LOWELL --- The way state Sen. Eileen Donoghue tells it, state Treasurer Steve Grossman and Attorney General Martha Coakley have similar campaign strategies in their respective bids to be governor.
Grossman, Donoghue joked Monday at the annual Lowell St. Patrick's Day Breakfast, will go into a diner, tip big, and ask the wait staff to vote for him. Coakley will do about the same -- but she'll leave a nickel, and then ask them to vote for Grossman.
The three biggest names in the governor's race -- Democrats Grossman and Coakley, plus Republican Charlie Baker -- each took a turn at the podium, offering their best barbs and Irish-influenced humor.
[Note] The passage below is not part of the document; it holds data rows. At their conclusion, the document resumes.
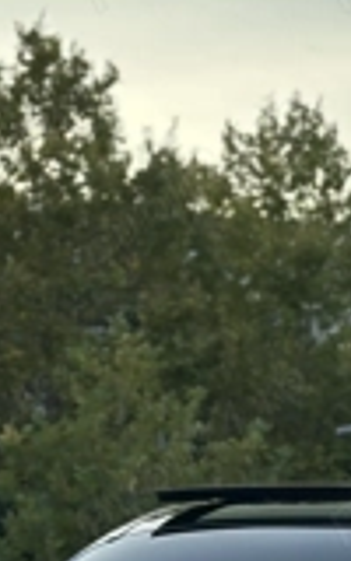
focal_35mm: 127
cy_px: 508
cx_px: 316
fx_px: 1944
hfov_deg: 10.3
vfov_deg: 16.2
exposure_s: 1/1107
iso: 80
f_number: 1.78
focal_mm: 6.86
They headlined a bill of at least 15 candidates for statewide office who worked the crowd and gathered signatures from supporters.
"I think for a statewide candidate, it's a great opportunity for them to introduce themselves to the Greater Lowell area," said Donoghue, who hosted the breakfast along with Acting City Manager Michael Geary. "It's a really important area, politically, in the state, and not one that anyone can predict what way it goes."
Coakley drew applause when she pointed out that between Donoghue's hosting of the event and newly elected state Sen. Linda Dorcena Forry running the show at South Boston's breakfast Monday, it "looks like chicks are in charge."
Speaking next, Grossman also got the crowd of around 450 guests clapping, but to a rhythm, as he sang the Boston folk song, "Charlie on the MTA."
Making light of his status as one of few Republicans in the room, Baker thanked organizers for demonstrating their "commitment to diversity" by "including someone with my particularly unusual background."
Though they did not have speaking roles, three other gubernatorial candidates -- Democrats Don Berwick and Joe Avellone and Independent Jeff McCormick -- also came out for Monday's breakfast, as did three Democratic treasurer hopefuls: state Sen.Barry Finegold of Andover, state Rep. Tom Conroy of Wayland and former Brookline Selectman Deb Goldberg.
Grossman has won the backing of Lowell's state representatives, though Rep. David Nangle joked that might be a burden more than a boon -- he and Reps. Tom Golden and Kevin Murphy don't typically pick winning candidates.
Regardless of the local legislators' endorsement track record, statewide candidates made a point of highlighting their Lowell connections.
Coakley, a former Middlesex district attorney, name-dropped current Lowell Police Superintendent Bill Taylor and his predecessors Ken Lavallee, now a security specialist at Enterprise Bank, and Ed Davis, who retired as Boston's police commissioner last year.
The last time she was regularly in the Mill City, Coakley said, was "so long ago that Billy Taylor was just starting as a police officer, Kenny Lavallee -- who's now a banker -- was just a police officer, and Eddie Davis was the sergeant in charge of vice."
Calling Lowell a "city on the move," Grossman praised Donoghue, Golden, Murphy and Nangle for their ability to secure state resources.
"If you look at the Merrimack Valley, if you look at this state, if you look at the small businesses growing and flourishing, it's because you have a phenomenal delegation," he said.
Lieutenant-governor candidate Leland Cheung told guests he's got Lowell ties -- a Cambridge city councilor, he worked with recently retired City Manager Robert Healy there.
Healy once served as Lowell's acting city manager and lives in the city's Belvidere section.
Each of the four Democratic lieutenant governor contenders was in attendance Monday morning. Besides Cheung, the field includes former USDA Food and Nutritional Services Regional Administrator James Arena-DeRosa, Massachusetts Military Heroes Fund President Steve Kerrigan and Mike Lake, CEO of the public-policy initiative Leading Cities.
Arena-DeRosa's campaign is managed by Daniel Murphy of Lowell, twin brother of former Mayor Patrick Murphy. The candidate posted on Twitter during the breakfast that he was "glad we picked an Irishman" for the role.<.p>
Kerrigan's trip to Lowell was the start of a full day of appearances, with a stop in Pittsfield scheduled next.
After the breakfast, Lake cheered the event as one that highlights the close bonds between area politicians.
"It's one of those days during the year that we can really kind of put aside our differences and have a little fun with each other, and focus on what really brings us together, which is public service," he said.
Democratic attorney general candidates Warren Tolman and Maura Healey both showed Irish spirit.
"An Irish girl like me, how could I not love this?" Healey remarked after the breakfast.